お嬢様は噛まれた槍を手放し空中に投げていたウンディを掴み、舞の顔目掛けて突く
『おおかみの牙』
そう言った舞はその槍を歯が鋭くなった口で噛んで首を横に振り払いお嬢様を吹き飛ばす。
お嬢様は槍からすぐに手をはなし体制を整えながら
『モルビド』
しなる槍を出し舞の右側へと振る。
『骨の刃』
次は右腕の手首から肘にかけて鋭く尖った白い骨? が鮫の背ビレのように飛び出て槍を受け止める。
そこまで攻防をして2人は一度距離を取る。
「みんな一旦戻って」
お嬢様が呼び掛けると槍の下にそれぞれ魔方陣が浮き出、槍は吸い込まれてく。
「これだから魔物はやりにくくて嫌いですわ」
そう言いながらお嬢様はスプレンディドと呼んだ槍を手にしたままスカートの両端を摘まんで優雅に挨拶をする。

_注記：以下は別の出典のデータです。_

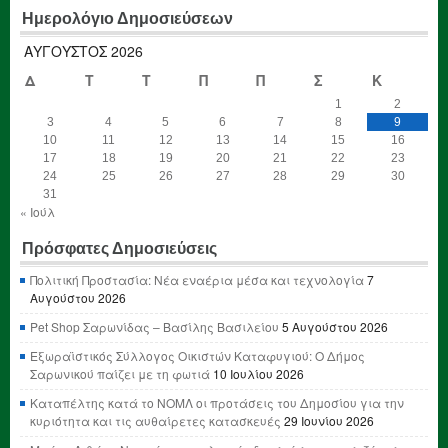
Ημερολόγιο Δημοσιεύσεων
ΑΎΓΟΥΣΤΟΣ 2026
Δ
Τ
Τ
Π
Π
Σ
Κ
1
2
3
4
5
6
7
8
9
10
11
12
13
14
15
16
17
18
19
20
21
22
23
24
25
26
27
28
29
30
31
« Ιούλ
Πρόσφατες Δημοσιεύσεις
Πολιτική Προστασία: Νέα εναέρια μέσα και τεχνολογία
7
Αυγούστου 2026
Pet Shop Σαρωνίδας – Βασίλης Βασιλείου
5 Αυγούστου 2026
Εξωραϊστικός Σύλλογος Οικιστών Καταφυγιού: Ο Δήμος
Σαρωνικού παίζει με τη φωτιά
10 Ιουλίου 2026
Καταπέλτης κατά το ΝΟΜΛ οι προτάσεις του Δημοσίου για την
κυριότητα και τις αυθαίρετες κατασκευές
29 Ιουνίου 2026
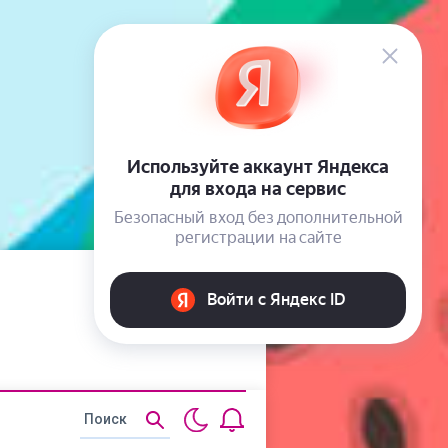
Статьи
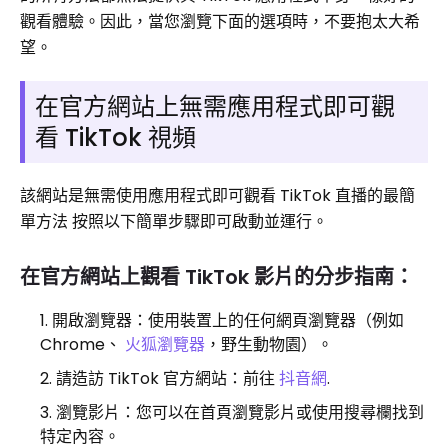
觀看體驗。因此，當您瀏覽下面的選項時，不要抱太大希
望。
在官方網站上無需應用程式即可觀
看 TikTok 視頻
該網站是無需使用應用程式即可觀看 TikTok 直播的最簡
單方法 按照以下簡單步驟即可啟動並運行。
在官方網站上觀看 TikTok 影片的分步指南：
開啟瀏覽器：使用裝置上的任何網頁瀏覽器（例如​​
Chrome、
火狐瀏覽器
，野生動物園）。
請造訪 TikTok 官方網站：前往
抖音網
.
瀏覽影片：您可以​​在首頁瀏覽影片或使用搜尋欄找到
特定內容。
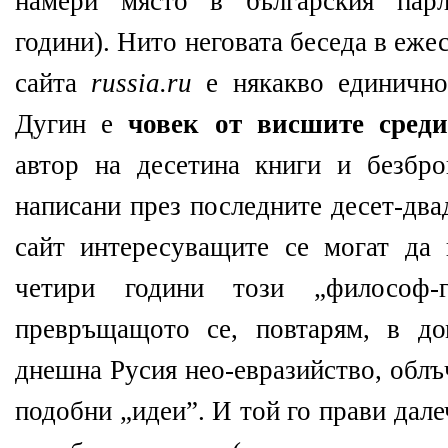
намери място в българския парл
години). Нито неговата беседа в еж
сайта
russia.ru
е някакво единично
Дугин е
човек от висшите сред
автор на десетина книги и безбр
написани през последните десет-два
сайт интересуващите се могат да 
четири години този „философ-
превръщащото се, повтарям, в до
днешна Русия нео-евразийство, облъ
подобни „идеи”. И той го прави далеч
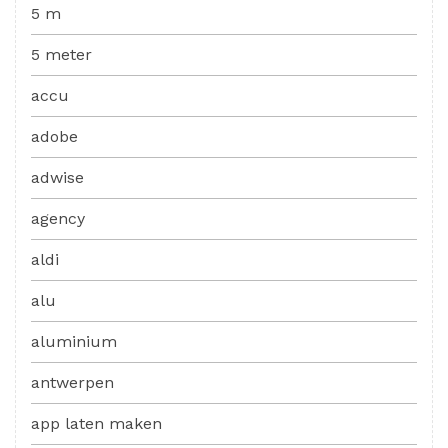
5 m
5 meter
accu
adobe
adwise
agency
aldi
alu
aluminium
antwerpen
app laten maken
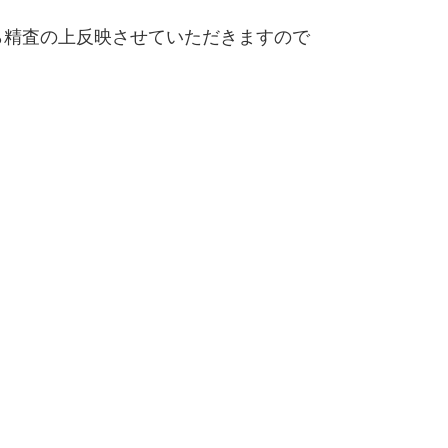
精査の上反映させていただきますので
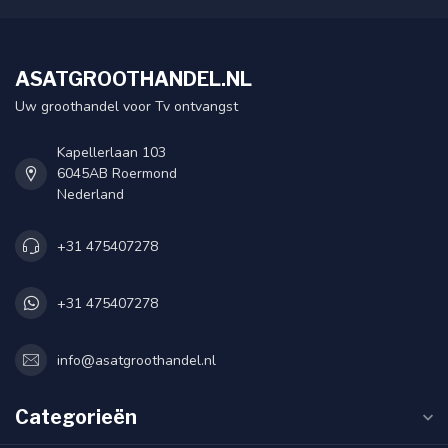
ASATGROOTHANDEL.NL
Uw groothandel voor Tv ontvangst
Kapellerlaan 103
6045AB Roermond
Nederland
+31 475407278
+31 475407278
info@asatgroothandel.nl
Categorieën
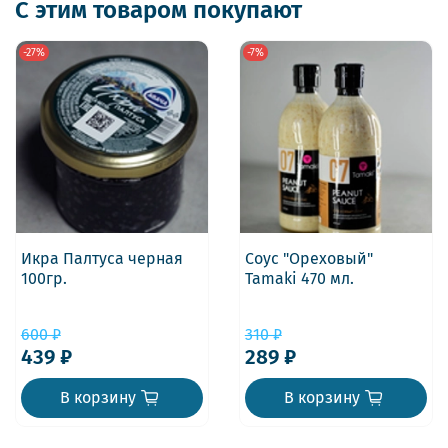
С этим товаром покупают
-27%
-7%
Икра Палтуса черная
Соус "Ореховый"
100гр.
Tamaki 470 мл.
600 ₽
310 ₽
439 ₽
289 ₽
В корзину
В корзину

「わたくしの名前は ニサ ニーベルング 魔物さん貴方のお名前はあります?」
「名前? ああ、黒田 舞だ」
「黒田 舞? 人間みたいな名前ですの。
まあ良いですわ、名前持ちならその強さも頷けますわね。では、舞! いきますわ!」
物凄い勢いで突進からの突き!
「もうちょっと本気出さないとな」
舞はそう言うと
『赤眼』『狼』『鷹』『熊』『猫』
と呟く
頭、背中、腕、足にそれぞれ青の魔方陣が這う。
目は赤くなり、頭には狼の耳、背中に鷹の羽、腕は少し太くなり爪が長く尖くなる。足は足首からしたが猫科の足になっている。
一瞬でその状態になるとニサの槍を鎌で受け流し先程より激しい攻防が始まる。
私は2人の戦いを遠目に見ていた訳だが、ミカが舞の召喚を止める理由が分かった気がする。
狼の耳とか可愛いけど、腕が割れてグパーはないわー。歯生えて糸引いてたし。
助けてもらいながらも失礼なことを思う葵だった。